As both a researcher and practitioner of Emotional Intelligence, the inconsistency in terms used to describe this collection of social skills has been a long-time pet peeve. I am a fan and advocate for using EQ, not EI, and here’s why. First let’s define Emotional Intelligence. It’s a form of social intelligence that involves the ability to monitor one’s own and other’s feelings and emotions and use that information to guide one’s thinking and action.
Emotional Intelligence helps us express our emotions, develop and maintain relationships, cope with challenges, and make effective decisions. It has also been proven to be a key driver of job performance, effective leadership, success in life, and our overall well-being – those are pretty lofty attributes!
Emotional Intelligence is different than our IQ and our personality. These 3 together make up who we are, how we express ourselves, and govern our tendencies, characteristics, and preferences.
The abbreviation “IQ” was coined by the German psychologist William Stern, his term for a scoring method for intelligence tests he advocated in a 1912 book. An intelligence quotient (IQ) is a score derived from one of several standardized tests designed to assess human intelligence. We’ve been using the term IQ consistently to describe intellectual intelligence for over a century. We don’t call it “II”, we call it “IQ” as a reference to the standardized score.
Now let’s look at Emotional Intelligence. In 1985, Dr. Reuven Bar-On coined the term “EQ” for emotional quotient, based on the standardized score, just like IQ. In 1990, Drs. Salovey and Mayer expanded Bar-On’s work and first introduced the term “Emotional Intelligence” in several scientific articles. In 1995, Dr. Daniel Goleman expanded on Salovey and Mayer’s work which lead to his groundbreaking book “Emotional Intelligence”, and brought the term to mainstream.
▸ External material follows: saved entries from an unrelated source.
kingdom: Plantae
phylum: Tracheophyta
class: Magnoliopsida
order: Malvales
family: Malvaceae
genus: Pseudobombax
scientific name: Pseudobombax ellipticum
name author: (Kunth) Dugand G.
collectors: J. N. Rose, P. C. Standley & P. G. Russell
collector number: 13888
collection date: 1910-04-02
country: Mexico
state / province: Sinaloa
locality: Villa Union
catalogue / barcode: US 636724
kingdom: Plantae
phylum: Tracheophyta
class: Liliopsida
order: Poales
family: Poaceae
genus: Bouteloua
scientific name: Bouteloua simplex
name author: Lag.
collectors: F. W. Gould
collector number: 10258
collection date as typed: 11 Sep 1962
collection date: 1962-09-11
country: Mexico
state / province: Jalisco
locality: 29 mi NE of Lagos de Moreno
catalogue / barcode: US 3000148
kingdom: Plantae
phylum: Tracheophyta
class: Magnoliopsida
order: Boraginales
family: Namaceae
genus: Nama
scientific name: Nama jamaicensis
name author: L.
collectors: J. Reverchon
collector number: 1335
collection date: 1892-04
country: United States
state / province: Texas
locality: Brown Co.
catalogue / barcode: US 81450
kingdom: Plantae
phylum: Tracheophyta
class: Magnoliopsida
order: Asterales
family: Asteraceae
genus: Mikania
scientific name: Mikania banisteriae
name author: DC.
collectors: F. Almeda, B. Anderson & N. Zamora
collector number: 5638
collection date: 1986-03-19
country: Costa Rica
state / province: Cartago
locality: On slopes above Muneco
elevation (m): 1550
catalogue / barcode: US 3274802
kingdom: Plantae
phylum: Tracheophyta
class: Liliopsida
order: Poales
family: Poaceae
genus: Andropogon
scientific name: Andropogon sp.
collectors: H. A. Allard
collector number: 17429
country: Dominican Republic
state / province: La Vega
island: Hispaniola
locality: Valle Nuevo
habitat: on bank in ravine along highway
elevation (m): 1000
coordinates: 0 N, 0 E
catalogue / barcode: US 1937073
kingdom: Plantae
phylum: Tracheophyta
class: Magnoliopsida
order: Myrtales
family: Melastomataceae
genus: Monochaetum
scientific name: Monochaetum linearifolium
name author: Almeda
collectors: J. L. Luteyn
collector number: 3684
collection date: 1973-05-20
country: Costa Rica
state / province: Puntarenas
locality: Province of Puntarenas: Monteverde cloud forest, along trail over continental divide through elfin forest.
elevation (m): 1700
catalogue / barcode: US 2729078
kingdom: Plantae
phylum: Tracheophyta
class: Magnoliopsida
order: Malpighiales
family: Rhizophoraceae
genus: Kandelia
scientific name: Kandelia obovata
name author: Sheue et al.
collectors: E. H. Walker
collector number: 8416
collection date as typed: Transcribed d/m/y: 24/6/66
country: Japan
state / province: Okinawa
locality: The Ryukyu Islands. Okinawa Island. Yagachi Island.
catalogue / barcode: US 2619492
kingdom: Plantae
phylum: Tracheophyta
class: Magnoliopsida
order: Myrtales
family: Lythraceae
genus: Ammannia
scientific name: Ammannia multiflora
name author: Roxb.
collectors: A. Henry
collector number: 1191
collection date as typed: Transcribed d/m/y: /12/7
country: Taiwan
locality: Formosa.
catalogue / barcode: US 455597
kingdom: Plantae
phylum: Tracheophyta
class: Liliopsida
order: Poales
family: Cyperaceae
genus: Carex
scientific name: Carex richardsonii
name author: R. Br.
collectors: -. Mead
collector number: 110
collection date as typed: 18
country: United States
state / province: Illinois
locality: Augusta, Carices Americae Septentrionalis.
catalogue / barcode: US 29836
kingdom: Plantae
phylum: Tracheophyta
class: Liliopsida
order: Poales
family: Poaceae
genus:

Today, there are 6 major Emotional Intelligence instruments or assessments. There’s Multi-Health Systems EQ-i 2.0, Mayer-Salovey-Caruso’s MSCEIT, Goleman and Hay Group’s ECI/ESCI, Genos in Australia, 6 Seconds EI Model, and Talent Smart’s EQ Appraisal. Just in the assessment names, there are inconsistencies in the terms. Further, the terms EI and EQ are used interchangeably by these companies in their training, communications and literature. For example, Multi-Health Systems uses EI and EQ about equally, Hay group uses EI primarily, and Talent Smart uses EQ primarily.
EQ and EI have been used interchangeably for the past 30 years to describe Emotional Intelligence, and it causes confusion. For such an important and heavily researched topic, we need consistency from researchers, practitioners, and the community in the term we use to describe it. We don’t call intellectual intelligence “II”, so why would we call emotional intelligence “EI”? It doesn’t make sense. In addition, the standardized quotient scores for both our intellectual and emotional intelligence are called IQ and EQ, respectively.
Therefore, for consistency in describing our two types of intelligence, and for consistency in standardized quotient scores, let’s use the term EQ moving forward in any references to the all important set of social skills we call Emotional Intelligence.